After starting bioinformatics workflow in Coretex, I am getting the following message even though data seems to be in order:
"Failed to determine which column contains sampleIDs/names..
." and then the list of available names, but I am using one from the list.
I am trying to run a microbiome sequencing task in Coretex, and I have used standard microbiome sequencing data in .fastq.gz
format. Run should have been successful but it is failing every time.
I've worked with this R code for uploading metadata:
loadMetadata <- function(metadataSample) {
metadata_csv_path <- builtins$str(
metadataSample$joinPath("metadata.csv")
)
if (file.exists(metadata_csv_path)) {
# Default SampleSheet.csv format
metadata <- read.table(
metadata_csv_path,
sep = ",",
header = TRUE,
check.names = TRUE
)
} else {
# Format accepted by qiime2
metadata_tsv_path <- builtins$str(
metadataSample$joinPath("metadata.tsv")
)
if (!file.exists(metadata_tsv_path)) {
stop("Metadata file not found")
}
metadata <- read.table(
metadata_tsv_path,
sep = "\t",
header = TRUE,
check.names = TRUE
)
# qiime has 1 extra row after header which contains types
metadata <- metadata[-1,]
}
# Remove leading and trailing whitespace
colnames(metadata) <- lapply(colnames(metadata), trimws)
stringColumns <- names(metadata)[vapply(metadata, is.character, logical(1))]
metadata[, stringColumns] <- lapply(metadata[, stringColumns], trimws)
sampleIdColumn <- getSampleIdColumnName(metadata)

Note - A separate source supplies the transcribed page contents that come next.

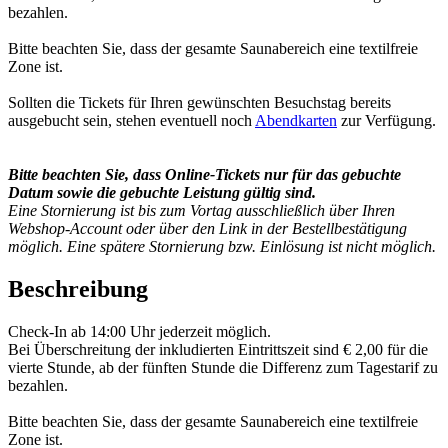
bezahlen.
Bitte beachten Sie, dass der gesamte Saunabereich eine textilfreie
Zone ist.
Sollten die Tickets für Ihren gewünschten Besuchstag bereits
ausgebucht sein, stehen eventuell noch
Abendkarten
zur Verfügung.
Bitte beachten Sie, dass Online-Tickets nur für das gebuchte
Datum sowie die gebuchte Leistung gültig sind.
Eine Stornierung ist bis zum Vortag ausschließlich über Ihren
Webshop-Account oder über den Link in der Bestellbestätigung
möglich. Eine spätere Stornierung bzw. Einlösung ist nicht möglich.
Beschreibung
Check-In ab 14:00 Uhr jederzeit möglich.
Bei Überschreitung der inkludierten Eintrittszeit sind € 2,00 für die
vierte Stunde, ab der fünften Stunde die Differenz zum Tagestarif zu
bezahlen.
Bitte beachten Sie, dass der gesamte Saunabereich eine textilfreie
Zone ist.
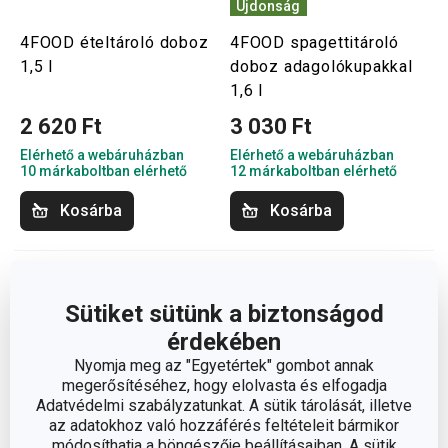
Újdonság
4FOOD ételtároló doboz
4FOOD spagettitároló
1,5 l
doboz adagolókupakkal
1,6 l
2 620 Ft
3 030 Ft
Elérhető a webáruházban
Elérhető a webáruházban
10 márkaboltban elérhető
12 márkaboltban elérhető
Kosárba
Kosárba
Sütiket sütünk a biztonságod
érdekében
Nyomja meg az "Egyetértek" gombot annak
megerősítéséhez, hogy elolvasta és elfogadja
Adatvédelmi szabályzatunkat. A sütik tárolását, illetve
az adatokhoz való hozzáférés feltételeit bármikor
módosíthatja a böngészője beállításaiban. A sütik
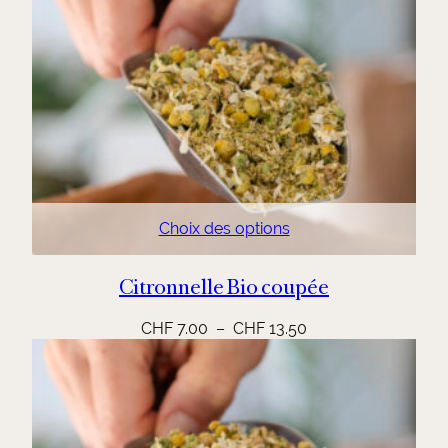
Choix des options
Citronnelle Bio coupée
Plage
CHF
7.00
–
CHF
13.50
de
prix :
CHF 7.00
à
CHF 13.50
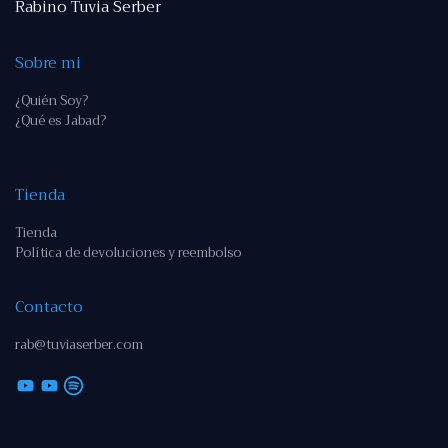
Rabino Tuvia Serber
Sobre mi
¿Quién Soy?
¿Qué es Jabad?
Tienda
Tienda
Política de devoluciones y reembolso
Contacto
rab@tuviaserber.com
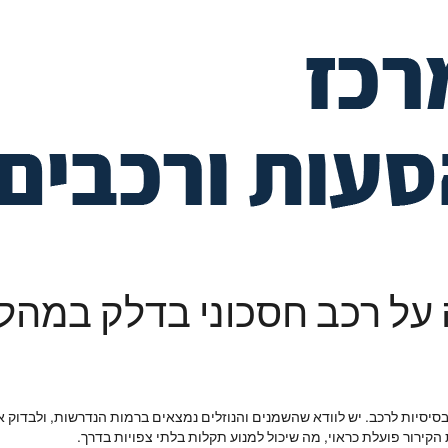
ל רכב חסכוני בדלק במהלך נ
סיסיות לרכב. יש לוודא שהשמנים והנוזלים נמצאים ברמות הנדרשות, ולבדוק את
קירור פועלת כראוי, מה שיכול למנוע תקלות בלתי צפויות בדרך.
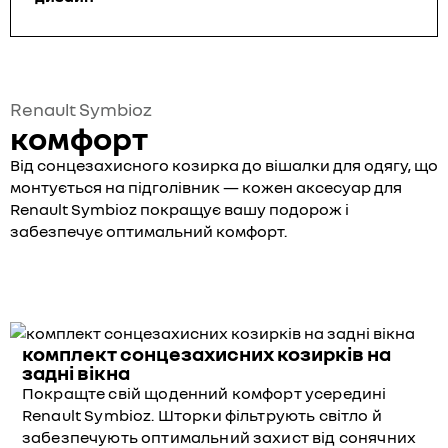
Renault Symbioz
комфорт
Від сонцезахисного козирка до вішалки для одягу, що
монтується на підголівник — кожен аксесуар для
Renault Symbioz покращує вашу подорож і
забезпечує оптимальний комфорт.
комплект сонцезахисних козирків на
задні вікна
Покращте свій щоденний комфорт усередині
Renault Symbioz. Шторки фільтрують світло й
забезпечують оптимальний захист від сонячних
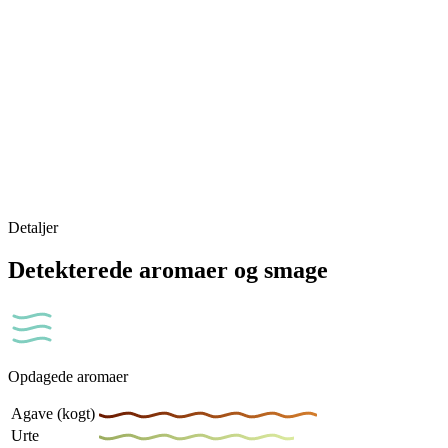
Detaljer
Detekterede aromaer og smage
Opdagede aromaer
Agave (kogt)
Urte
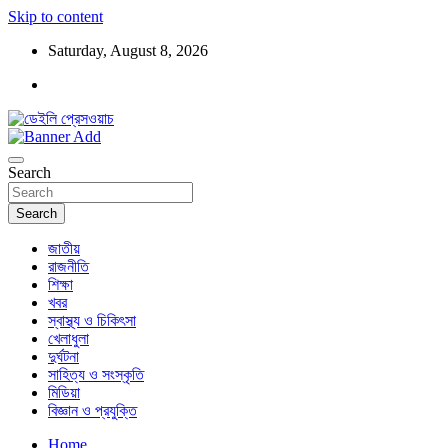
Skip to content
Saturday, August 8, 2026
ডেইলি প্রেসওয়াচ মুক্তিযুদ্ধের চেতনায় উদ্বুদ্ধ মুখপত্র
ডেইলি প্রেসওয়াচ
Search
Search
জাতীয়
রাজনীতি
শিক্ষা
খবর
স্বাস্থ্য ও চিকিৎসা
খেলাধুলা
দুর্ঘটনা
সাহিত্য ও সংস্কৃতি
মিডিয়া
বিজ্ঞান ও প্রযুক্তি
Home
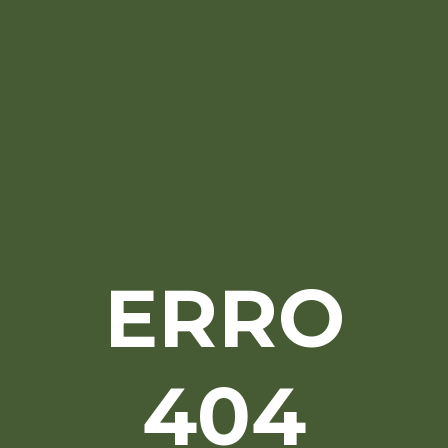
ERRO
404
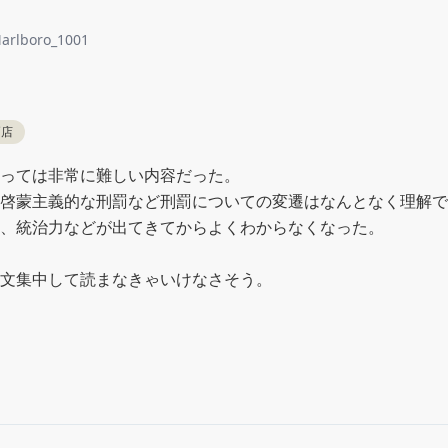
arlboro_1001
戸店
っては非常に難しい内容だった。

啓蒙主義的な刑罰など刑罰についての変遷はなんとなく理解で
、統治力などが出てきてからよくわからなくなった。

文集中して読まなきゃいけなさそう。
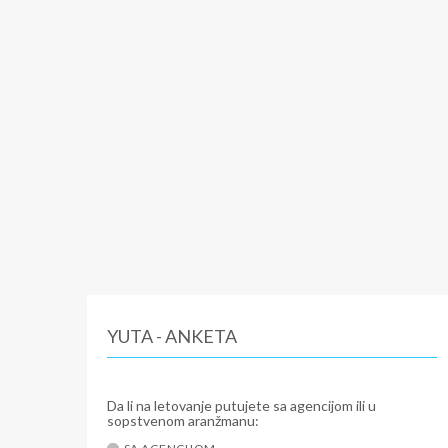
YUTA - ANKETA
Da li na letovanje putujete sa agencijom ili u
sopstvenom aranžmanu:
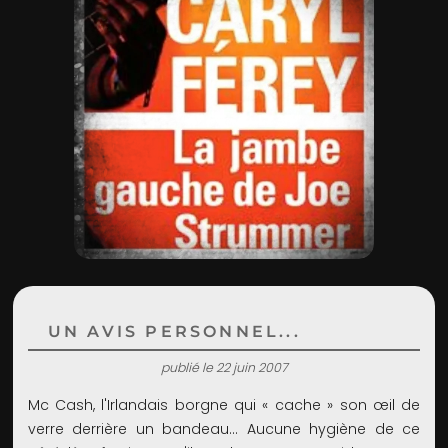
ADMIN
UN AVIS PERSONNEL...
publié le 22 juin 2007
Mc Cash, l'Irlandais borgne qui « cache » son œil de
verre derrière un bandeau... Aucune hygiène de ce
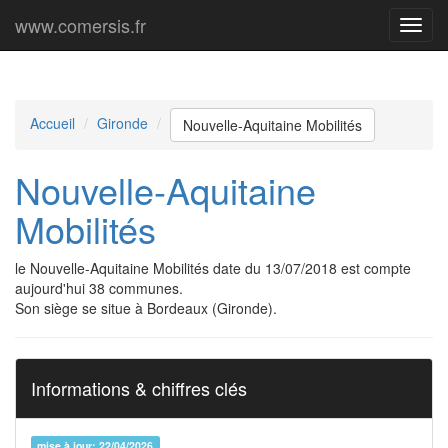
www.comersis.fr
Menu
princi
Accueil
Gironde
Nouvelle-Aquitaine Mobilités
Nouvelle-Aquitaine
Mobilités
le Nouvelle-Aquitaine Mobilités date du 13/07/2018 est compte
aujourd'hui 38 communes.
Son siège se situe à Bordeaux (Gironde).
Informations & chiffres clés
mise à jour: 22/04/2026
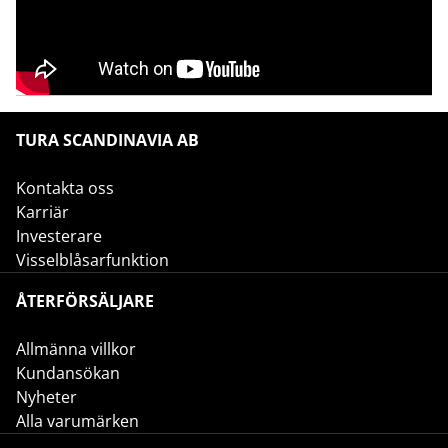
TURA SCANDINAVIA AB
Kontakta oss
Karriär
Investerare
Visselblåsarfunktion
ÅTERFÖRSÄLJARE
Allmänna villkor
Kundansökan
Nyheter
Alla varumärken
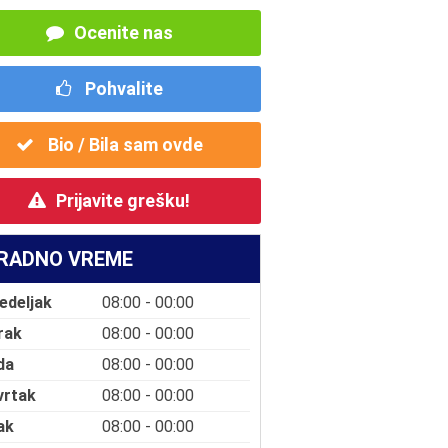
Ocenite nas
Pohvalite
Bio / Bila sam ovde
Prijavite grešku!
RADNO VREME
edeljak
08:00 - 00:00
rak
08:00 - 00:00
da
08:00 - 00:00
vrtak
08:00 - 00:00
ak
08:00 - 00:00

print(paste("Matched metadata sample ID/name column to", sampleIdColumn))
print("Renaming metadata sample ID/name column to \"sampleId\"")
names(metadata)[names(metadata) == sampleIdColumn] <- "sampleId"
print("Metadata")
print(colnames(metadata))
print(head(metadata))
print(metadata$sampleId)
# assign the names of samples (01Sat1...) to metadata rows instead of 1,2,3...
row.names(metadata) <- metadata$sampleId
metadata$sampleId <- as.factor(metadata$sampleId)
return(metadata)
}
Judging by the logs of your Coretex Workflow it looks like your Dataset contains metadata.csv
file which uses ;
as a separator, but the Coretex Task for loading BioInformatics data tries to load it with a ,
as a separator. This was changed in the latest version of the Task and you can see the full changelog here.
Instead of always forcing the separator to be ,
(old version):
# Default SampleSheet.csv format
metadata <- read.table(
metadata_csv_path,
sep = ",",
header = TRUE,
check.names = TRUE
)
It will now try to automatically determine what the separator is using fread
function (new version):
metadata <- fread(metadata_csv_path, data.table=FALSE)